Gabe looked away curtly before answering.
"Maybe you're not supposed to be here, either,"
"Wh-what?" Natalie leaned instinctively away from the boy, who was looking at her rather intensely now. There was a fire in his eyes that she had not seen before which accompanied the greedy thrust of his body as he leaned further towards his careful sister.
"Come with me," he whispered. "You hate it here, I know you do. All you have to do is swallow those pills and they'll make you happy. They'll make you happy like they're supposed to," he grabbed her hands. "Come with me,"
"I can't…" Natalie's heart was pounding in her chest, her face was flushing and it seemed as though the entire room was tilting on itself. What her brother was suggesting was crazy. And if there was one thing Natalie wasn't….
"You can. You can and you should! Don't you see? We'd be so much happier without the rest of them," Gabe sprang up and grabbed the bottle of pills from underneath her pillow. How had he known they were there?
"You can do this, Natalie," he wrapped her fingers around the bottle. Natalie weighed it in her hands.

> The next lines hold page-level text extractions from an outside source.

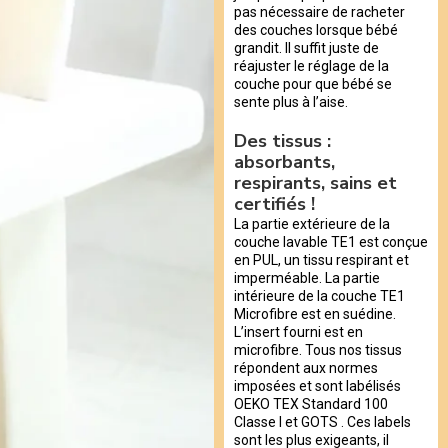
pas nécessaire de racheter
des couches lorsque bébé
grandit. Il suffit juste de
réajuster le réglage de la
couche pour que bébé se
sente plus à l’aise.
Des tissus :
absorbants,
respirants, sains et
certifiés !
La partie extérieure de la
couche lavable TE1 est conçue
en PUL, un tissu respirant et
imperméable. La partie
intérieure de la couche TE1
Microfibre est en suédine.
L’insert fourni est en
microfibre. Tous nos tissus
répondent aux normes
imposées et sont labélisés
OEKO TEX Standard 100
Classe I et GOTS . Ces labels
sont les plus exigeants, il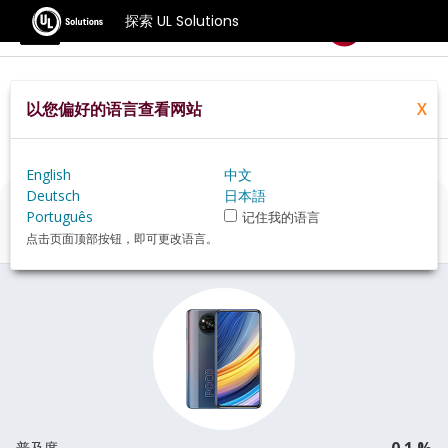
探索 UL Solutions
基准测试
以您偏好的语言查看网站
X
Home
Zh Hans
Hardware
Phone
Xiaomi+Poco+X3+Pro+review
English
中文
Deutsch
日本語
Xiaomi Poco X3 Pro
评估
Português
记住我的语言
点击页面顶部按钮，即可更改语言。
0.1 %
普及度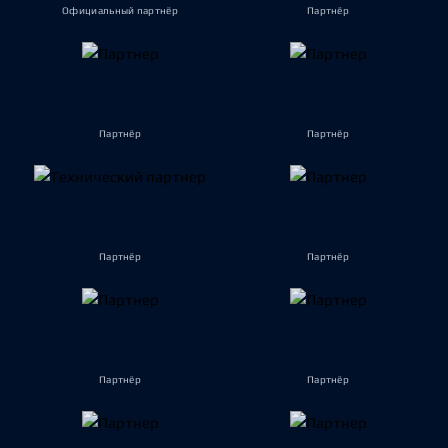
Официальный партнёр
Партнёр
Партнёр
Партнёр
Партнёр
Партнёр
Партнёр
Партнёр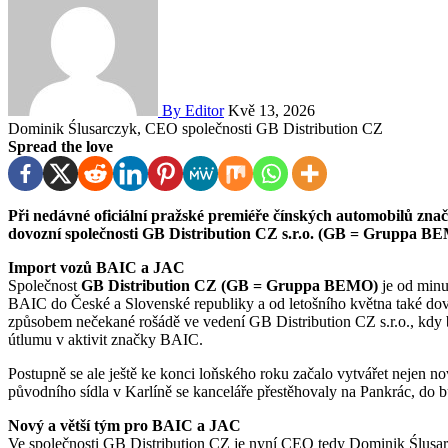
By Editor
Kvě 13, 2026
Dominik Ślusarczyk, CEO společnosti GB Distribution CZ
Spread the love
Při nedávné oficiální pražské premiéře čínských automobilů značky JAC se poprvé prezentoval také management
dovozní společnosti GB Distribution CZ s.r.o. (GB = Gruppa B
Import vozů BAIC a JAC
Společnost
GB Distribution CZ (GB = Gruppa BEMO)
je od minu
BAIC do České a Slovenské republiky a od letošního května také do
způsobem nečekané rošádě ve vedení GB Distribution CZ s.r.o., kdy
útlumu v aktivit značky BAIC.
Postupně se ale ještě ke konci loňského roku začalo vytvářet nejen no
původního sídla v Karlíně se kanceláře přestěhovaly na Pankrác, do
Nový a větší tým pro BAIC a JAC
Ve společnosti GB Distribution CZ je nyní CEO tedy Dominik Ślusa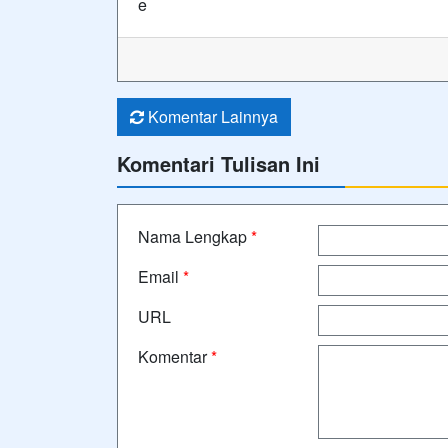
e
Komentar Lainnya
Komentari Tulisan Ini
Nama Lengkap
*
Email
*
URL
Komentar
*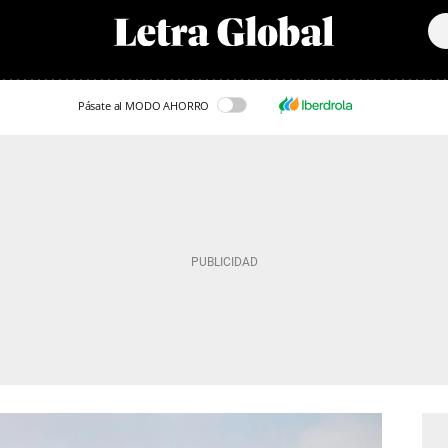
Pásate al MODO AHORRO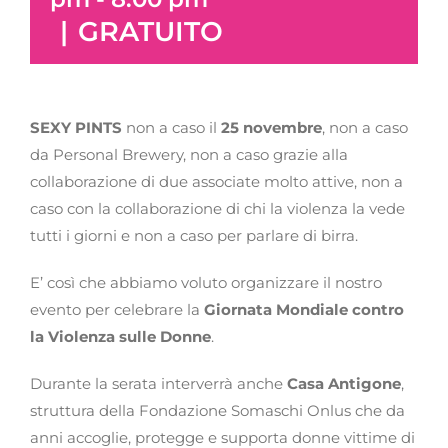
|
GRATUITO
SEXY PINTS
non a caso il
25 novembre
, non a caso
da Personal Brewery, non a caso grazie alla
collaborazione di due associate molto attive, non a
caso con la collaborazione di chi la violenza la vede
tutti i giorni e non a caso per parlare di birra.
E’ così che abbiamo voluto organizzare il nostro
evento per celebrare la
Giornata Mondiale contro
la Violenza sulle Donne
.
Durante la serata interverrà anche
Casa Antigone
,
struttura della Fondazione Somaschi Onlus che da
anni accoglie, protegge e supporta donne vittime di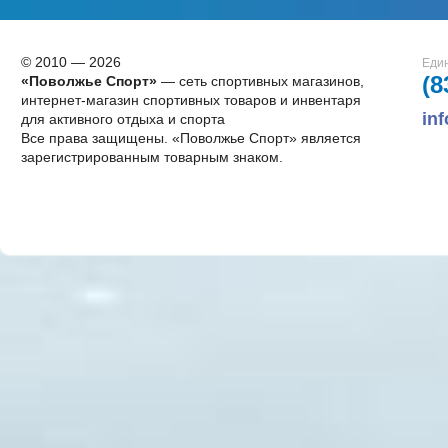
© 2010 — 2026
Един
(8
«Поволжье Спорт»
— сеть спортивных магазинов,
интернет-магазин спортивных товаров и инвентаря
in
для активного отдыха и спорта
Все права защищены. «Поволжье Спорт» является
зарегистрированным товарным знаком.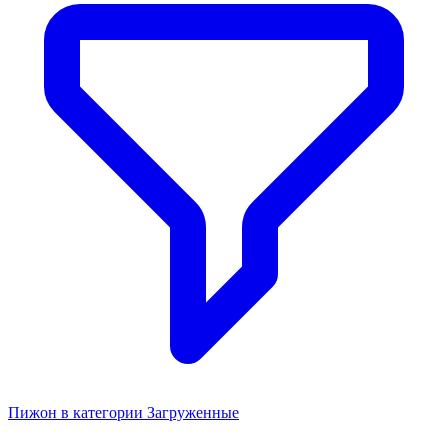
Пижон в категории Загруженные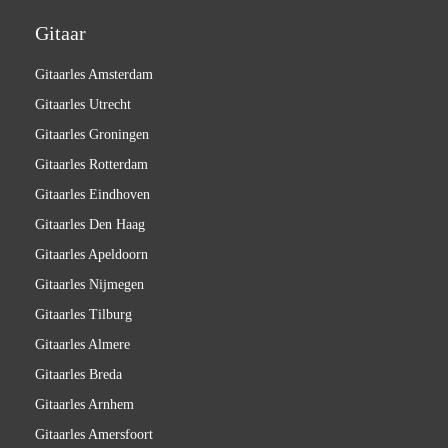
Gitaar
Gitaarles Amsterdam
Gitaarles Utrecht
Gitaarles Groningen
Gitaarles Rotterdam
Gitaarles Eindhoven
Gitaarles Den Haag
Gitaarles Apeldoorn
Gitaarles Nijmegen
Gitaarles Tilburg
Gitaarles Almere
Gitaarles Breda
Gitaarles Arnhem
Gitaarles Amersfoort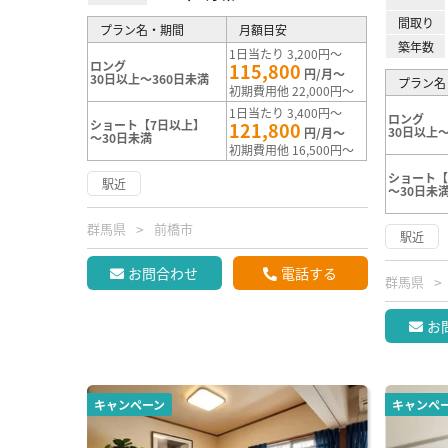
間取り
プラン名・期間
月額目安
築年数
1日当たり 3,200円～
ロング
115,800
円/月～
30日以上～360日未満
プラン名
初期費用他 22,000円～
1日当たり 3,400円～
ロング
ショート【7日以上】
121,800
30日以上～
円/月～
～30日未満
初期費用他 16,500円～
ショート【
駅近
～30日未
群馬県
前橋市
駅近
お問合わせ
電話する
群馬県
お
キャンペーン
キャンペ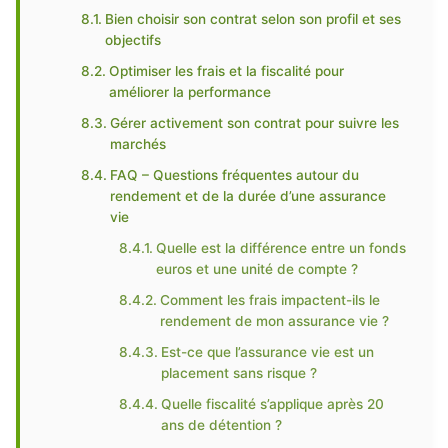
Bien choisir son contrat selon son profil et ses
objectifs
Optimiser les frais et la fiscalité pour
améliorer la performance
Gérer activement son contrat pour suivre les
marchés
FAQ – Questions fréquentes autour du
rendement et de la durée d’une assurance
vie
Quelle est la différence entre un fonds
euros et une unité de compte ?
Comment les frais impactent-ils le
rendement de mon assurance vie ?
Est-ce que l’assurance vie est un
placement sans risque ?
Quelle fiscalité s’applique après 20
ans de détention ?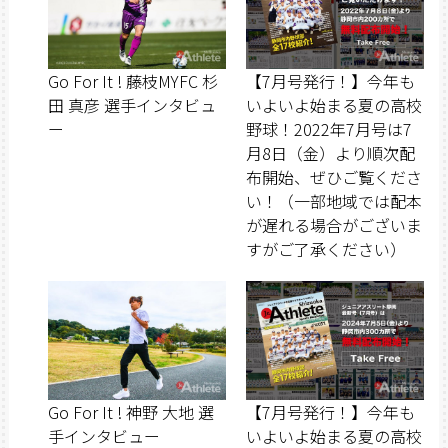
Go For It ! 藤枝MYFC 杉
【7月号発行！】今年も
田 真彦 選手インタビュ
いよいよ始まる夏の高校
ー
野球！2022年7月号は7
月8日（金）より順次配
布開始、ぜひご覧くださ
い！（一部地域では配本
が遅れる場合がございま
すがご了承ください）
Go For It ! 神野 大地 選
【7月号発行！】今年も
手インタビュー
いよいよ始まる夏の高校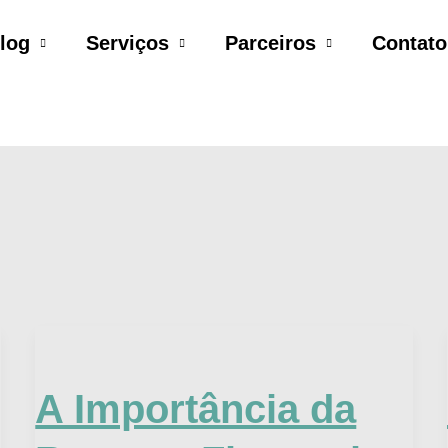
log
Serviços
Parceiros
Contato
A
Importância
A Importância da
da
Reserva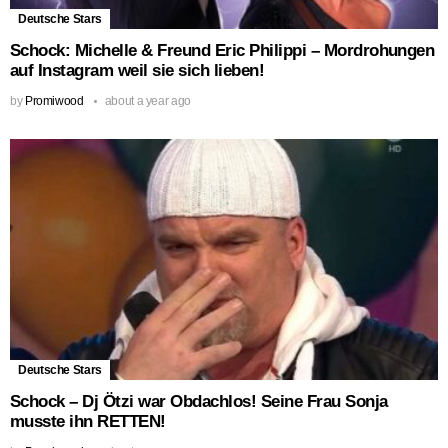
Deutsche Stars
Schock: Michelle & Freund Eric Philippi – Mordrohungen
auf Instagram weil sie sich lieben!
by
Promiwood
about a year ago
Deutsche Stars
Schock – Dj Ötzi war Obdachlos! Seine Frau Sonja
musste ihn RETTEN!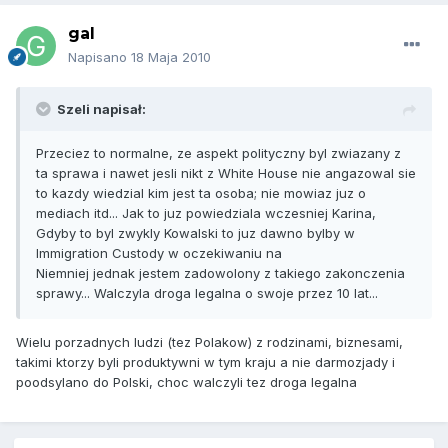
gal
Napisano
18 Maja 2010
Szeli napisał:
Przeciez to normalne, ze aspekt polityczny byl zwiazany z
ta sprawa i nawet jesli nikt z White House nie angazowal sie
to kazdy wiedzial kim jest ta osoba; nie mowiaz juz o
mediach itd... Jak to juz powiedziala wczesniej Karina,
Gdyby to byl zwykly Kowalski to juz dawno bylby w
Immigration Custody w oczekiwaniu na
Niemniej jednak jestem zadowolony z takiego zakonczenia
sprawy... Walczyla droga legalna o swoje przez 10 lat...
Wielu porzadnych ludzi (tez Polakow) z rodzinami, biznesami,
takimi ktorzy byli produktywni w tym kraju a nie darmozjady i
poodsylano do Polski, choc walczyli tez droga legalna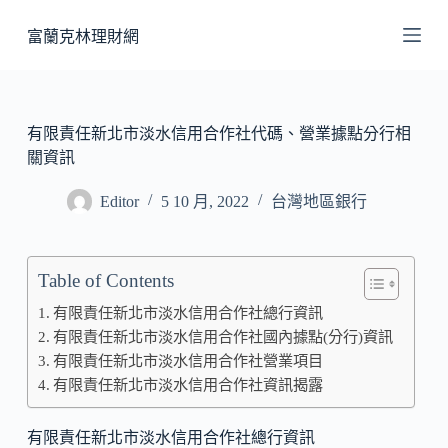
跳
富蘭克林理財網
至
主
要
內
有限責任新北市淡水信用合作社代碼、營業據點分行相
容
關資訊
Editor
5 10 月, 2022
台灣地區銀行
Table of Contents
有限責任新北市淡水信用合作社總行資訊
有限責任新北市淡水信用合作社國內據點(分行)資訊
有限責任新北市淡水信用合作社營業項目
有限責任新北市淡水信用合作社資訊揭露
有限責任新北市淡水信用合作社總行資訊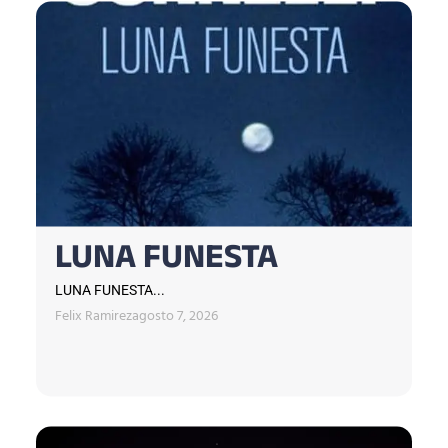
LUNA FUNESTA
LUNA FUNESTA...
Felix Ramirez
agosto 7, 2026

The capsules spun around in the little plastic container, sounding completely innocent and not at all capable of death. But that's what they were. They were death. First the death of Gabriel for her mother, then the sight of death for Natalie, and possibly the very thing itself, as well. She tipped the bottle back and forth, listening to their inharmonious song.
"You can do this," Gabriel smiled at her.
Natalie looked from her deceased brother back to the container, thinking that it was the first time that anyone had truly believed in her. Maybe she could. Maybe she could be brave.
Natalie unscrewed the bottle. Gabriel laughed. The pills were insects in her throat. And then they were just pills. Pills that had promised something more beautiful than her dream of a life. It was as they were dissolving into her, carrying her away from the hurt and the pain and the strange, that she realized that dreams were always meant to be ended. Sooner or later, you've got to wake up.